Numerical analysis of the Oseen-type Peterlin viscoelastic model by the stabilized Lagrange-Galerkin method, Part I: A nonlinear scheme

TL;DR

This paper introduces a nonlinear stabilized Lagrange-Galerkin scheme for the Oseen-type Peterlin viscoelastic model, achieving optimal error estimates without mesh-time step restrictions in 2D.

Contribution

It develops a novel nonlinear scheme combining characteristics and stabilization methods, with proven optimal convergence orders for both diffusive and non-diffusive models.

Findings

Error estimates with optimal convergence order

Scheme is efficient with fewer degrees of freedom

Numerical experiments confirm theoretical results

Abstract

We present a nonlinear stabilized Lagrange-Galerkin scheme for the Oseen-type Peterlin viscoelastic model.

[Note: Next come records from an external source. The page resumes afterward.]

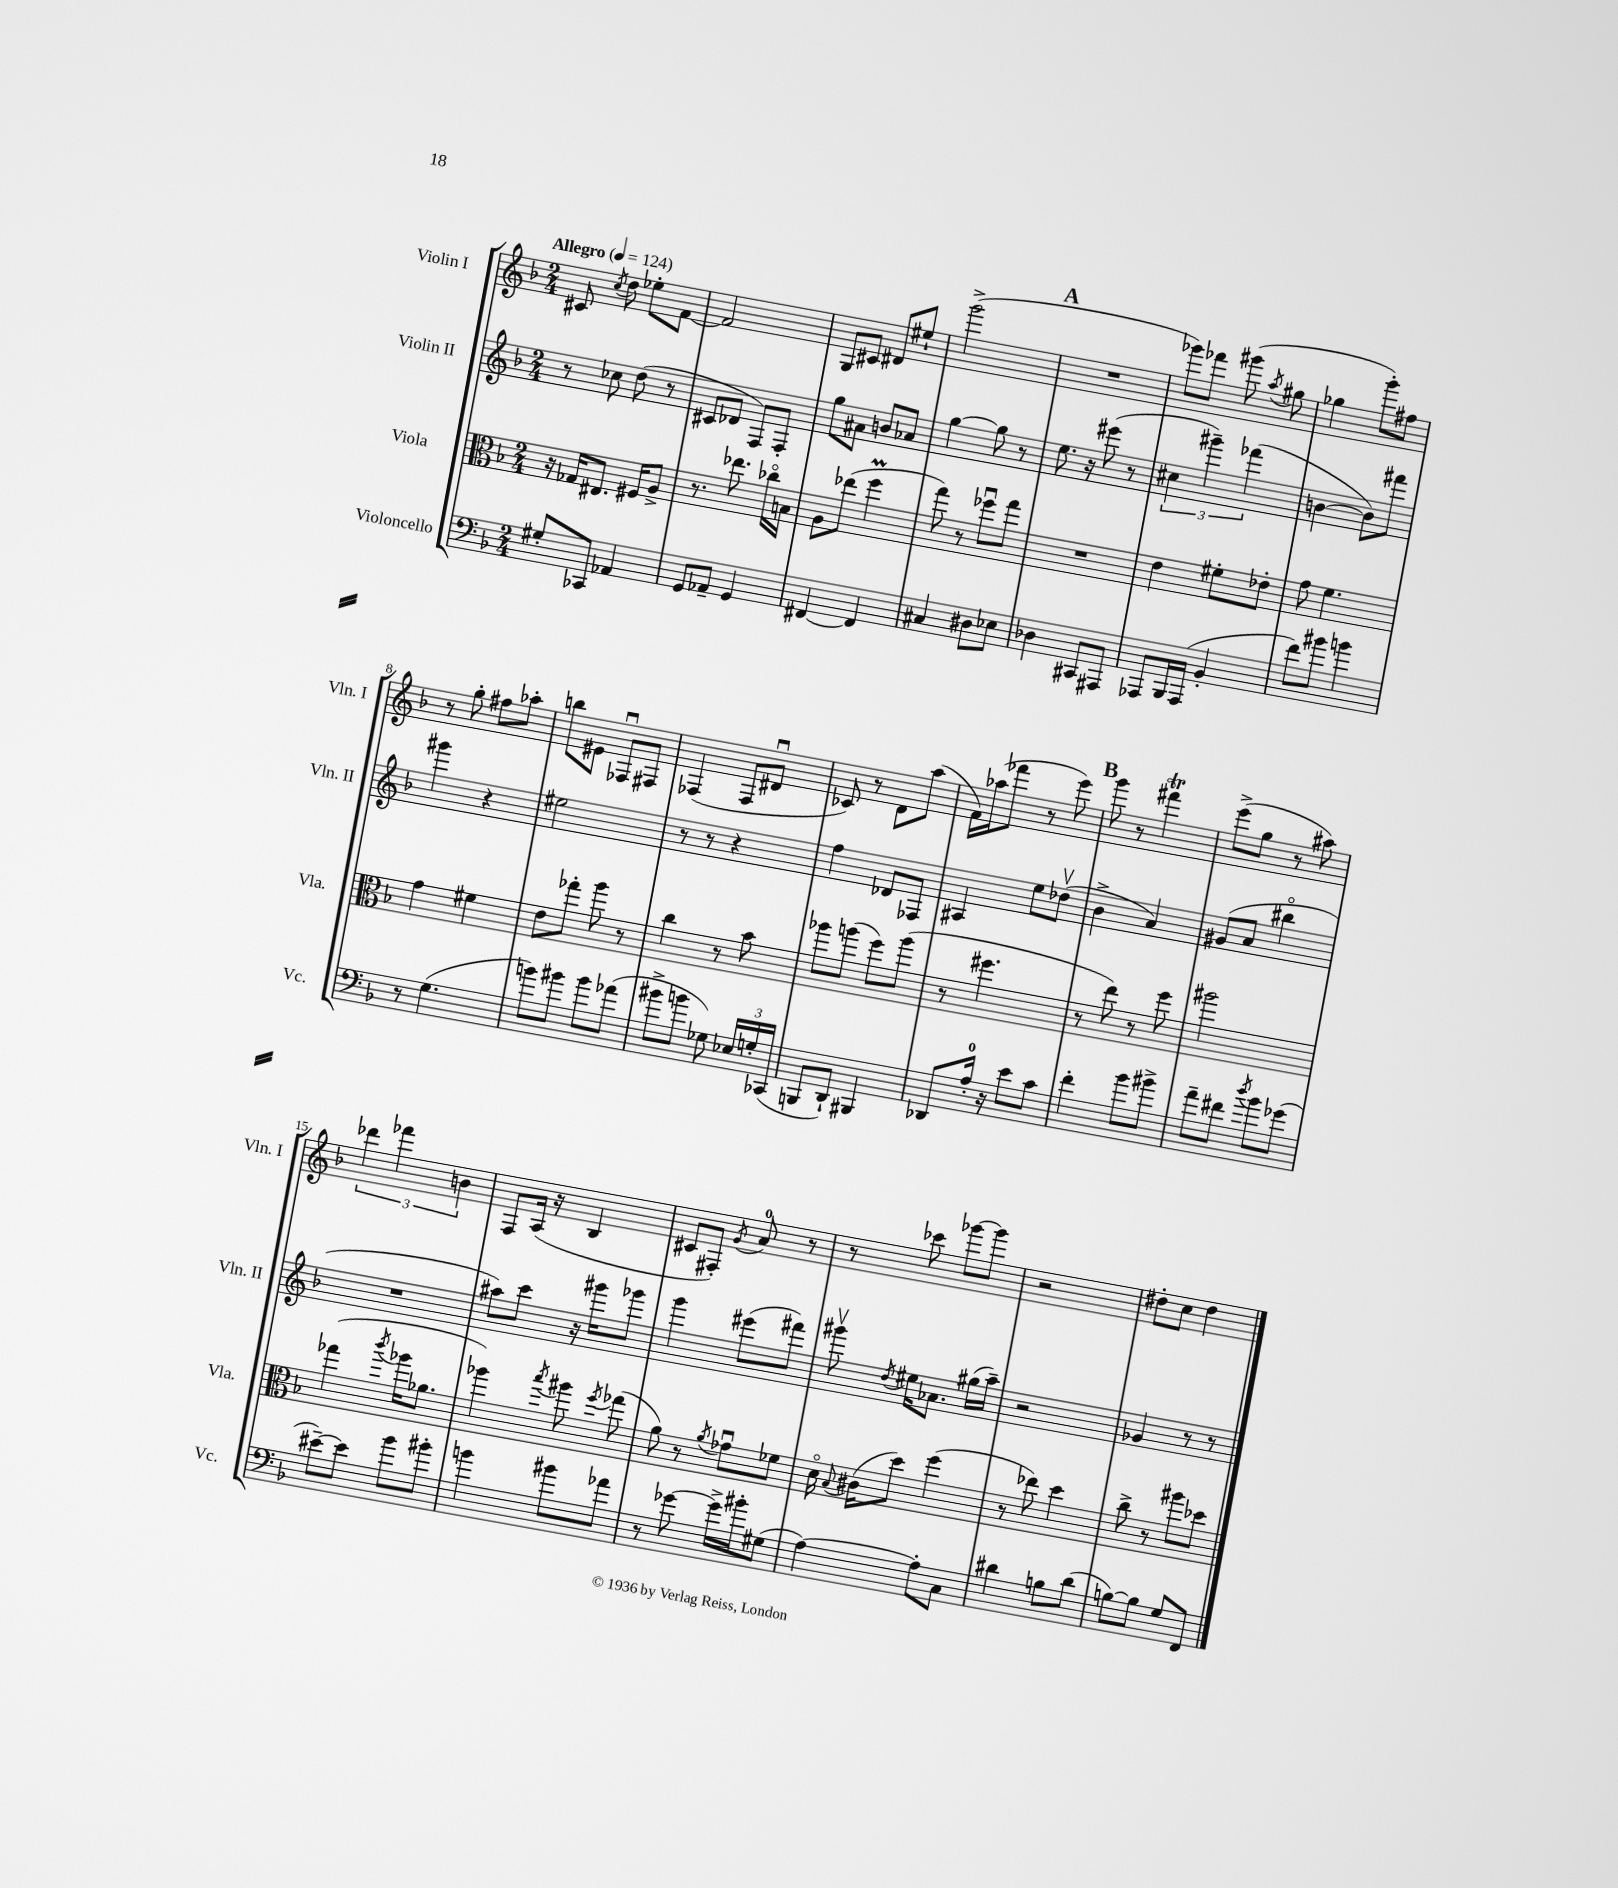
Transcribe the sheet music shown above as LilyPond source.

<<
\new StaffGroup <<
\new Staff = "s0" \with { instrumentName = "Violin I" shortInstrumentName = "Vln. I" } {
    \clef treble \key f \major \numericTimeSignature \time 2/4 \tempo "Allegro" 4 = 124
    \autoBeamOff cis'8 \acciaccatura { c''8 } d''8 ees''8[-. f'8]~ |
    f'2 |
    g8[ cis'8] dis'8[ eis''8]-! |
    g'''2->( |
    \mark \markup { \bold "A" } R2 |
    ges'''8[) fes'''8] gis'''8( \acciaccatura { a''8 } gis''8 |
    ges''4 g'''8[-.) fis''8] |
    r8 g''8-. fis''8[ aes''8]-. |
    b''8[ eis'8] fes8[\downbow fis8] |
    fes4( fes8[ dis'8]\downbow |
    ces'8) r8 d'8[ a''8]( |
    f'16[) aes''16( fes'''8] r8 e'''8) |
    \mark \markup { \bold "B" } g'''8 r8 fis'''4\trill |
    e'''8[->( g''8] r8 ais''8) |
    \tuplet 3/2 { des'''4 fes'''4 b'4 } |
    f8[ a16]( r16 bes4 |
    cis'8[ fis8]-.) \acciaccatura { g'8 } a'8-0 r8 |
    r8 ces'''8 ges'''8[~ ges'''8] |
    r2 |
    dis''8[-. c''8] dis''4 \bar "|." |
}
\new Staff = "s1" \with { instrumentName = "Violin II" shortInstrumentName = "Vln. II" } {
    \clef treble \key f \major \numericTimeSignature \time 2/4
    \autoBeamOff r8 ces''8 d''8( r8 |
    cis'8[ des'8] f8[) f8]-. |
    g''8[ ais'8] b'8[ aes'8] |
    g''4~ g''8 r8 |
    \mark \markup { \bold "A" } e''8. r16 eis'''8( r8 |
    \tuplet 3/2 { cis''4 gis'''4--) fes'''4( } |
    b'4~ b'8[) fis'''8] |
    gis'''4 r4 |
    eis''2 |
    r8 r8 r4 |
    f''4 des'8[ fes8] |
    ais4 e''8[ des''8]\upbow( |
    \mark \markup { \bold "B" } bes'4-> a'4) |
    gis'8[( a'8] bis''4\flageolet |
    R2 |
    ais''8[) c'''8] r16 gis'''16[ ges'''8] |
    g'''4 eis'''8[( fis'''8]) |
    gis'''8\upbow \acciaccatura { d''8 } eis''16[ aes'8.] gis''16[( a''16]--) |
    r2 |
    ges'4 r8 r8 \bar "|." |
}
\new Staff = "s2" \with { instrumentName = "Viola" shortInstrumentName = "Vla." } {
    \clef alto \key f \major \numericTimeSignature \time 2/4
    \autoBeamOff r16 ges16[ eis8.] fis16[ a8]-> |
    r8. ees''8. ces''16[\flageolet b16] |
    a8[ ees''8]( f''4\prall |
    g''8) r8 fes''8[\downbow g''8] |
    \mark \markup { \bold "A" } R2 |
    e'4 fis'8[-. ees'8]-. |
    g'8 f'4. |
    g'4 fis'4 |
    e'8[ ges''8]-. a''8 r8 |
    c''4 r8 bes'8 |
    aes''8[ a''8]( f''8[) a''8]( |
    r8 fis''4. |
    \mark \markup { \bold "B" } r8 e''8) r8 f''8 |
    ais''2 |
    ges''4( \acciaccatura { c'''8 } aes''16[ aes'8.] |
    aes''4) \acciaccatura { bes''8 } ais''8 \acciaccatura { f''8 } ges''8( |
    a'8) r8 \acciaccatura { a'8 } ges'8[\downbow fes'8] |
    d'16\flageolet \appoggiatura { bes8 } cis'16[( d''8]) f''4( |
    r8 ees''8) d''4 |
    c''8-> r8 ais''8[ des''8] \bar "|." |
}
\new Staff = "s3" \with { instrumentName = "Violoncello" shortInstrumentName = "Vc." } {
    \clef bass \key f \major \numericTimeSignature \time 2/4
    \autoBeamOff gis8[-. ces,8] aes,4 |
    g,8[ aes,8]-- g,4 |
    fis,4~ fis,4 |
    cis4 dis8[ ees8] |
    \mark \markup { \bold "A" } des4 cis,8[ ais,,8] |
    aes,,8[ bes,,16 aes,,16]( bes,4-. |
    f'8[) bis'8] b'4 |
    r8 g4.( |
    b'8[) bis'8] bis'8[ aes'8]( |
    bis'8[-> b'8] ges8) \tuplet 3/2 { ees16[ g16-. ces,16]( } |
    b,,8[ d,8]-!) bis,,4 |
    des,8[ a16]-0-. r16 e'8[ c'8] |
    \mark \markup { \bold "B" } f'4-. bes'8[ bis'8]-> |
    a'8[-- fis'8] \acciaccatura { d''8 } bes'8[ ges'8]( |
    eis'8[~--) eis'8] bes'8[ bis'8]-. |
    b'4 bis'8[ aes'8] |
    r8 ges'8~ ges'16[-> bis'16-. gis8]( |
    a4~) a8[-. c8] |
    dis'4 b8[ dis'8]( |
    b8[~) b8] g8[ f,8] \bar "|." |
}
>>
>>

Our scheme is a combination of the method of characteristics and Brezzi-Pitk\"aranta's stabilization method for the conforming linear elements, which yields an efficient computation with a small number of degrees of freedom. We prove error estimates with the optimal convergence order without any relation between the time increment and the mesh size. The result is valid for both the diffusive and non-diffusive models for the conformation tensor in two space dimensions. We introduce an additional term that yields a suitable structural property and allows us to obtain required energy estimate. The theoretical convergence orders are confirmed by numerical experiments. In a forthcoming paper, Part II, a linear scheme is proposed and the corresponding error estimates are proved in two and three space dimensions for the diffusive model.